The [f]dsc_hwc experiment counts overflows of the secondary data-cache miss counter. The secondary data-cache miss counter is incremented on the cycle after the second 16-byte block of a primary data cache line is written into the data cache. The experiment uses statistical PC sampling, based on the overflow of the counter at an overflow interval of 131. If the optional f prefix is used, the overflow interval is 29.

[f]tlb_hwc

The [f]tlb_hwc experiment counts overflows of the TLB (translation lookaside buffer) counter. The TLB counter is incremented on the cycle after the TLB miss handler is invoked. The experiment uses statistical PC sampling based on the overflow of the counter at an overflow interval of 257. If the optional f prefix is used, the overflow interval is 53.

[f]gfp_hwc

The [f]gfp_hwc experiment counts overflows of the graduated floating-point instruction counter. The graduated floating-point instruction counter is incremented by the number of floating point instructions which graduated on the previous cycle. The experiment uses statistical PC sampling based on overflows of the counter, at an overflow interval of 32771. If the optional f prefix is used, the overflow interval is 6553.

prof_hwc

The prof_hwc experiment allows you to set a hardware counter to use in the experiment, and to set a counter overflow interval using the following environment variables:

_SPEEDSHOP_HWC_COUNTER_NUMBER  


The value of this variable may be any number between 0 and 31. Hardware counters are described in the MIPS R10000 Microprocessor User's Manual, Chapter 14, and on the r10k_counters reference page. The hardware counter numbers are provided in Table 4-3.

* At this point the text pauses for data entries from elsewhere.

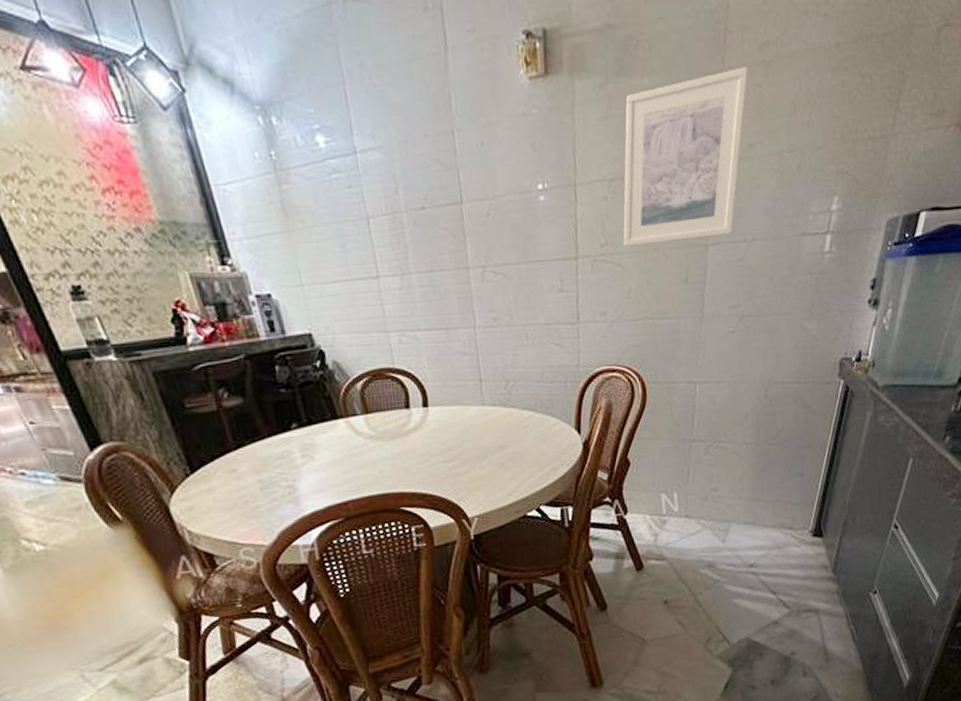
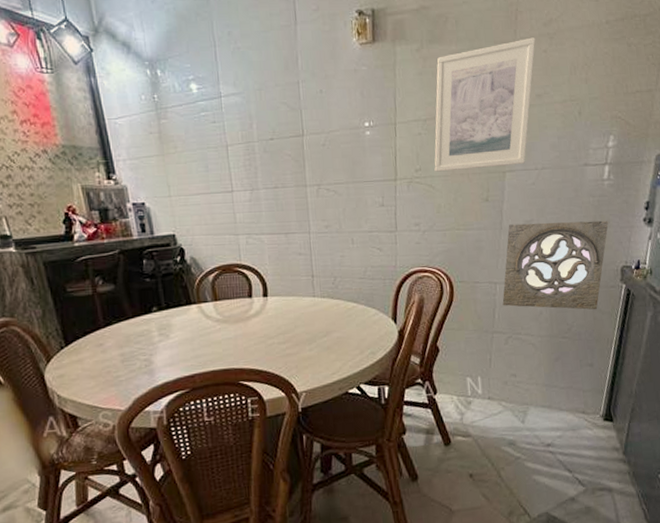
wall ornament: none [702,303,828,412] -> present [502,220,609,310]

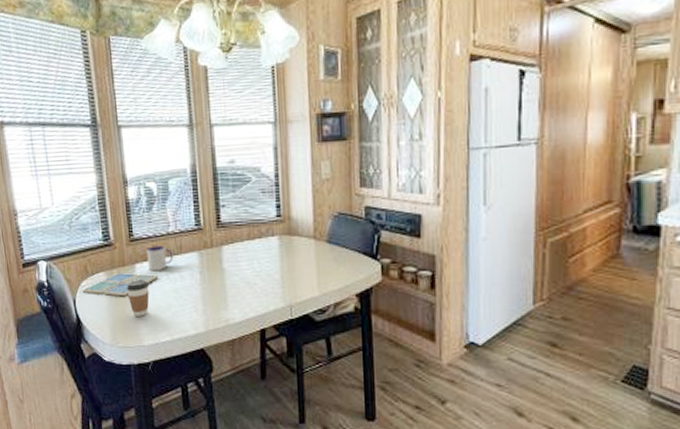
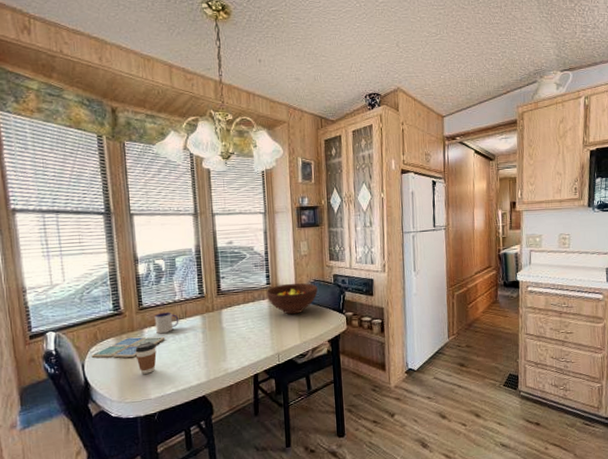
fruit bowl: none [276,216,343,257] -> present [266,282,318,315]

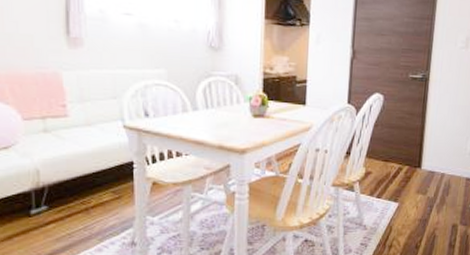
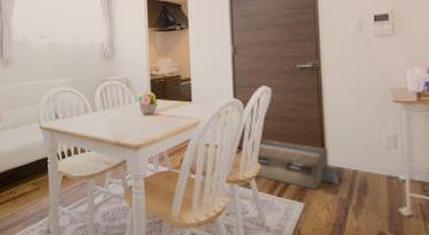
ceiling vent: none [359,144,431,191] -> present [255,138,340,190]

_SPEEDSHOP_HWC_COUNTER_OVERFLOW 


The value of this variable may be any number greater than 0. Some numbers may produce data that is not statistically random, but rather reflects a correlation between the overflow interval and a cyclic behavior in the application. You may want to do two or more runs with different overflow values.

The default counter is the primary instruction-cache miss counter; the default overflow interval is 2053.

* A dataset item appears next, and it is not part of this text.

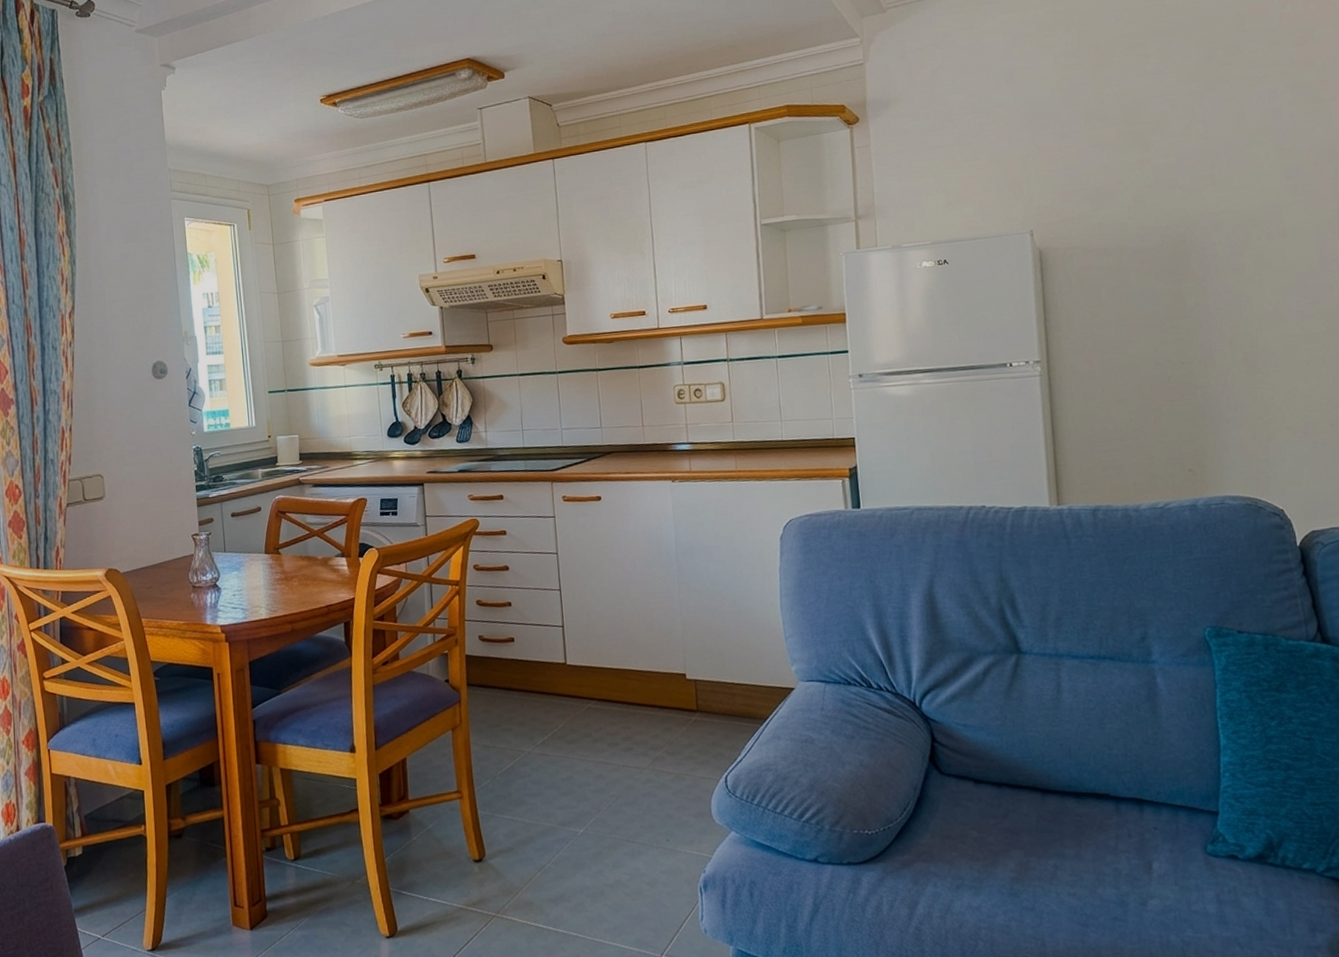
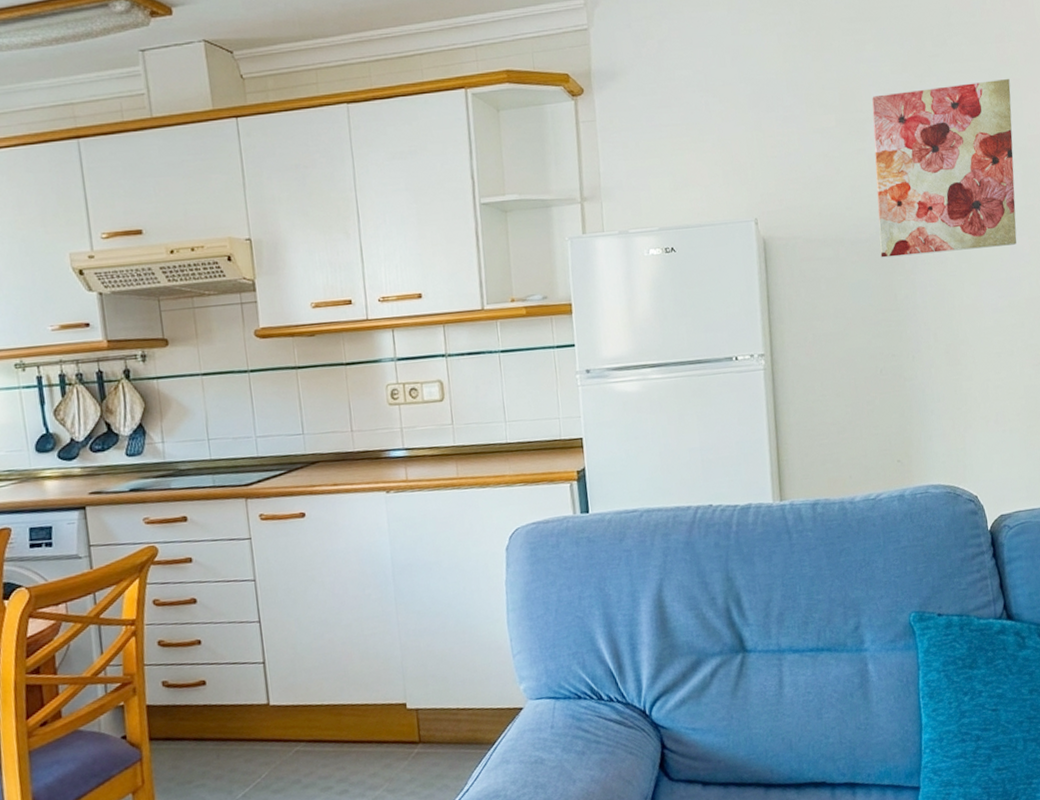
wall art: none [1156,80,1327,266] -> present [872,78,1017,258]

The experiment uses statistical PC sampling based on the overflow of the specified counter, at the specified interval. Note that these environment variables cannot be used for other hardware counter experiments. They are examined only when the prof_hwc experiment is specified.

Hardware Counter Numbers

The possible numeric values for the _SPEEDSHOP_HWC_COUNTER_NUMBER variable are shown in Table 4-3.

Table 4-3. Hardware Counter Numbers

 

 

0

Cycles

1

Issued instructions

2

Issued loads

3

Issued stores

4

Issued store conditionals

5

Failed store conditionals

6

Decoded branches

7

Quadwords written back from secondary cache

8

Correctable secondary cache data array ECC errors

9

Primary instruction-cache misses

10

Secondary instruction-cache misses

11

Instruction misprediction from secondary cache way prediction table

12

External interventions

13

External invalidations

14

Virtual coherency conditions (or functional unit completions, depending on hardware version)

15

Graduated instructions

16

Cycles

17

Graduated instructions

18

Graduated loads

19

Graduated stores

20

Graduated store conditionals

21

Graduated floating point instructions

22

Quadwords written back from primary data cache

23

TLB misses

24

Mispredicted branches

25

Primary data-cache misses

26

Secondary data-cache misses

27

Data misprediction from secondary cache way prediction table

28

External intervention hits in secondary cache

29

External invalidation hits in secondary cache

30

Store/prefetch exclusive to clean block in secondary cache

31

Store/prefetch exclusive to shared block in secondary cache


fpe Trace

A floating point exception trace collects each floating point exception with the exception type and the callstack at the time of the exception. Floating-point exception tracing experiments should incur a slowdown of execution of the program of no more than 15%. These measurements are exact, not statistical.

prof generates a report that shows inclusive and exclusive floating-point exception counts.